▶ **What is required**
Reproduce word for word the stretch of the listing below from the line containing "common name: Ghost orchid" through the line containing "common name: Great egret", including both of those lines.

▶ **Recorded information**
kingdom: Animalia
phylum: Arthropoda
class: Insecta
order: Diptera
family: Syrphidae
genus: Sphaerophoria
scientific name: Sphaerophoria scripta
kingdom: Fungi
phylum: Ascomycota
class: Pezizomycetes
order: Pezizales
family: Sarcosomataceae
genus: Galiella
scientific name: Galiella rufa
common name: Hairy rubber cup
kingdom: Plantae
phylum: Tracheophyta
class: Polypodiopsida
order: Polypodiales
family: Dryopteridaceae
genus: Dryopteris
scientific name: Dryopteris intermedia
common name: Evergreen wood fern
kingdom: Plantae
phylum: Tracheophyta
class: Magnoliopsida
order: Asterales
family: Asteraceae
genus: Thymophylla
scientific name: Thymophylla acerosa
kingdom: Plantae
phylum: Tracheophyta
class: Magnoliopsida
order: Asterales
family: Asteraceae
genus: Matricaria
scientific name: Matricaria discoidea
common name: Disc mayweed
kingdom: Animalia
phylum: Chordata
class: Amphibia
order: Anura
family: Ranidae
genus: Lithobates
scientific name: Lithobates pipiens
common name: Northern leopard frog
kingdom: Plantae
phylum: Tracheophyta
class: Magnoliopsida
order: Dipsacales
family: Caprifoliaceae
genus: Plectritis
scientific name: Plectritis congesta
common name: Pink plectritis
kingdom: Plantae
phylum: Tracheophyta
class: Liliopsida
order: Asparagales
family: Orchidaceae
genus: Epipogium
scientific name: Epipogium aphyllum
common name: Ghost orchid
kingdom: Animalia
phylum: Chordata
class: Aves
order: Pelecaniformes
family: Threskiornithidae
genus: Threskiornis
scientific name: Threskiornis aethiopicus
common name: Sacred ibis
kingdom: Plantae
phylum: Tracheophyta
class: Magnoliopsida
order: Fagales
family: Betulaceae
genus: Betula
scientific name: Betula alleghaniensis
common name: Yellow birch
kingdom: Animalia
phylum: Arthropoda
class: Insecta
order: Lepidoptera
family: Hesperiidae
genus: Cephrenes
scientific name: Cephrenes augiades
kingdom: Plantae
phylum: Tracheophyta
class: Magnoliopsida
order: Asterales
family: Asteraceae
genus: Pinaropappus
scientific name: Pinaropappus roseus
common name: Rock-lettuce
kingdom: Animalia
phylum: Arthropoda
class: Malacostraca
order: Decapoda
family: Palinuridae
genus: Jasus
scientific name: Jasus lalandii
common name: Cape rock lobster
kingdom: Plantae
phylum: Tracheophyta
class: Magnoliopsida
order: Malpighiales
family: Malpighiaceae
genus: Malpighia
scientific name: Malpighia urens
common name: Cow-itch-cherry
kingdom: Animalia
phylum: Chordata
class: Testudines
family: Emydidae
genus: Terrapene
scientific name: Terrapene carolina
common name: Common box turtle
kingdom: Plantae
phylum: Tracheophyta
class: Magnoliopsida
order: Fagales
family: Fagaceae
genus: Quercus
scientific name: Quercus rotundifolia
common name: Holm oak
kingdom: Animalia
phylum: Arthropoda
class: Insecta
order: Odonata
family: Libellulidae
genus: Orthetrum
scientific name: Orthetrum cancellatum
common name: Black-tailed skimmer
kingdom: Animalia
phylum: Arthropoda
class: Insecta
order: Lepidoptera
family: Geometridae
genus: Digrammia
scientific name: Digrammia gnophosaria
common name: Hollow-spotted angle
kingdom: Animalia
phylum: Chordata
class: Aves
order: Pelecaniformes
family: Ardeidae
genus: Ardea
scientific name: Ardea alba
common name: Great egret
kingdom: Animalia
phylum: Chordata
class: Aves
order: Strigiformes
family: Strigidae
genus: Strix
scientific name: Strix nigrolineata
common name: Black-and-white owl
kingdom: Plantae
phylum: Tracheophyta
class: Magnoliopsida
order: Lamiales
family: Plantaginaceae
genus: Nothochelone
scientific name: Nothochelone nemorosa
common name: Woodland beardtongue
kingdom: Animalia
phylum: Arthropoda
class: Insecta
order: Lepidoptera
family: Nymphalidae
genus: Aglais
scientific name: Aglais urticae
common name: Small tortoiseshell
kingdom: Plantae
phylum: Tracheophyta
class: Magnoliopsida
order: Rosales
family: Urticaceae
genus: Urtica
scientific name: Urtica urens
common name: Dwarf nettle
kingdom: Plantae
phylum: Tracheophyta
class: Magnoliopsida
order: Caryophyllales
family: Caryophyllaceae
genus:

▶ **Answer to this problem**
common name: Ghost orchid
kingdom: Animalia
phylum: Chordata
class: Aves
order: Pelecaniformes
family: Threskiornithidae
genus: Threskiornis
scientific name: Threskiornis aethiopicus
common name: Sacred ibis
kingdom: Plantae
phylum: Tracheophyta
class: Magnoliopsida
order: Fagales
family: Betulaceae
genus: Betula
scientific name: Betula alleghaniensis
common name: Yellow birch
kingdom: Animalia
phylum: Arthropoda
class: Insecta
order: Lepidoptera
family: Hesperiidae
genus: Cephrenes
scientific name: Cephrenes augiades
kingdom: Plantae
phylum: Tracheophyta
class: Magnoliopsida
order: Asterales
family: Asteraceae
genus: Pinaropappus
scientific name: Pinaropappus roseus
common name: Rock-lettuce
kingdom: Animalia
phylum: Arthropoda
class: Malacostraca
order: Decapoda
family: Palinuridae
genus: Jasus
scientific name: Jasus lalandii
common name: Cape rock lobster
kingdom: Plantae
phylum: Tracheophyta
class: Magnoliopsida
order: Malpighiales
family: Malpighiaceae
genus: Malpighia
scientific name: Malpighia urens
common name: Cow-itch-cherry
kingdom: Animalia
phylum: Chordata
class: Testudines
family: Emydidae
genus: Terrapene
scientific name: Terrapene carolina
common name: Common box turtle
kingdom: Plantae
phylum: Tracheophyta
class: Magnoliopsida
order: Fagales
family: Fagaceae
genus: Quercus
scientific name: Quercus rotundifolia
common name: Holm oak
kingdom: Animalia
phylum: Arthropoda
class: Insecta
order: Odonata
family: Libellulidae
genus: Orthetrum
scientific name: Orthetrum cancellatum
common name: Black-tailed skimmer
kingdom: Animalia
phylum: Arthropoda
class: Insecta
order: Lepidoptera
family: Geometridae
genus: Digrammia
scientific name: Digrammia gnophosaria
common name: Hollow-spotted angle
kingdom: Animalia
phylum: Chordata
class: Aves
order: Pelecaniformes
family: Ardeidae
genus: Ardea
scientific name: Ardea alba
common name: Great egret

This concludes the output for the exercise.